Not sure how much use it is to increase the CPU speed in an A1200 much more, as my impression is that it's the chip mem and the I/O that slows everything down. Although I guess some on-accelerator I/O like with the Vampire will take care of that.
Back to the FPU: I got "flops" from Github to test floating point performance on my 3000 and 1200. I also made the mistake of trying it on my Mac first...
Anyway, the A3000's 68030 can muster about 50 flops with the generic version that I assume is targeted for the 68000. (I used GCC, with -O2 optimizations in all cases. And note to use -DAmiga rather than -DUNIX.) The Blizzard is a bit more than ten times faster at a little over half a megaflop. Compiling for 68020 or 68030 didn't make a noticeable difference (and those two versions are the same size, probably identical.)

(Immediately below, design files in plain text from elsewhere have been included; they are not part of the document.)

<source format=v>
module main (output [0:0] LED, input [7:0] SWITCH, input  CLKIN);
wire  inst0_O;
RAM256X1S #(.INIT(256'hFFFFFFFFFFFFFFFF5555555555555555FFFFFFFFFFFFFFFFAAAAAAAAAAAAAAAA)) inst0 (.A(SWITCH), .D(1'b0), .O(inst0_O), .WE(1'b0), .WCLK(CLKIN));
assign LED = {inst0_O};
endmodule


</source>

Things get more interesting with -m68030 -m68881, so 68030 and FPU. Now the A3000 results shot up to over a quarter megaflop! So that's 4 - 5.5 times faster than without the FPU. On the 68060 this version was also dramatically faster, with 3 - 13 megaflops, so 5 - 20 times faster than the no-FPU version.
So then I compiled for 68040 and 68060, which automatically enables the use of FPU code. Although those two executables weren't identical, the results were identical with the 68030+68881 version. I can claim actually identical because the results for the eight tests also show the size of the error in the calculation, and depending on the type of code used, this differs. 68030+68881, 68040 and 68060 all had the same error.

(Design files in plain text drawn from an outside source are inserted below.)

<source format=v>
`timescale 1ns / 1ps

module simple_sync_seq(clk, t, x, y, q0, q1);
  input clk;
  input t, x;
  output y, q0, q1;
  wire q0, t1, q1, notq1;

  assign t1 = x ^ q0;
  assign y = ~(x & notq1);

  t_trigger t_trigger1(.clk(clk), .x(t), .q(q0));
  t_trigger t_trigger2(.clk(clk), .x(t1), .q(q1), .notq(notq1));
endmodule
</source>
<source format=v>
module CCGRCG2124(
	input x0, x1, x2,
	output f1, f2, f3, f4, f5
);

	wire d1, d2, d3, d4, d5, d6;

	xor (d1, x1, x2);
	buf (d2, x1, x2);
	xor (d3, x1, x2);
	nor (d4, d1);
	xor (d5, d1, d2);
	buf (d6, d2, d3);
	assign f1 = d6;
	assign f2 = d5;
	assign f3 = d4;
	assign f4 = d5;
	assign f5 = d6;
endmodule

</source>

And now what we've all been waiting for: 68060 but no FPU (-m68060 -msoft-float). Those results are identical to the generic 68000 code: a bit over half a megaflop and at least 3 x slower than a 25 MHz 68030 + 68882. (Using the 68030 + 68881 version.)

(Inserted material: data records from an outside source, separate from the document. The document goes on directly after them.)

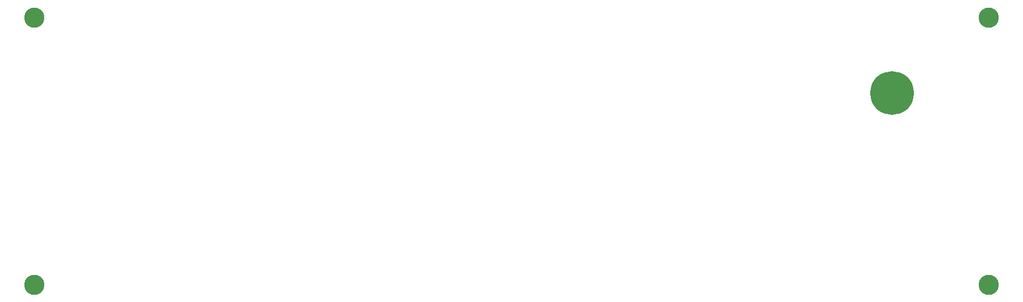
<source format=gbr>
%TF.GenerationSoftware,KiCad,Pcbnew,6.0.1-79c1e3a40b~116~ubuntu18.04.1*%
%TF.CreationDate,2022-01-19T06:10:36+01:00*%
%TF.ProjectId,ss_frontpanel_outer_plate_Al,73735f66-726f-46e7-9470-616e656c5f6f,rev?*%
%TF.SameCoordinates,Original*%
%TF.FileFunction,Soldermask,Top*%
%TF.FilePolarity,Negative*%
%FSLAX46Y46*%
G04 Gerber Fmt 4.6, Leading zero omitted, Abs format (unit mm)*
G04 Created by KiCad (PCBNEW 6.0.1-79c1e3a40b~116~ubuntu18.04.1) date 2022-01-19 06:10:36*
%MOMM*%
%LPD*%
G01*
G04 APERTURE LIST*
%ADD10C,7.102000*%
%ADD11C,3.300000*%
G04 APERTURE END LIST*
D10*
%TO.C,M3*%
X212000000Y-65000000D03*
%TD*%
D11*
%TO.C,H2*%
X227750000Y-52670000D03*
%TD*%
%TO.C,H3*%
X72250000Y-96200000D03*
%TD*%
%TO.C,H4*%
X227750000Y-96200000D03*
%TD*%
%TO.C,H1*%
X72250000Y-52670000D03*
%TD*%
M02*

</source>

Still not sure though what kind of software uses a significant amount of floating point math so you're going to see a difference. But unless the 68LC060 emulates the FPU instructions in software, I'm pretty sure the big issue is going to be having 68030 and up versions of programs assuming the presence of an FPU and then not working.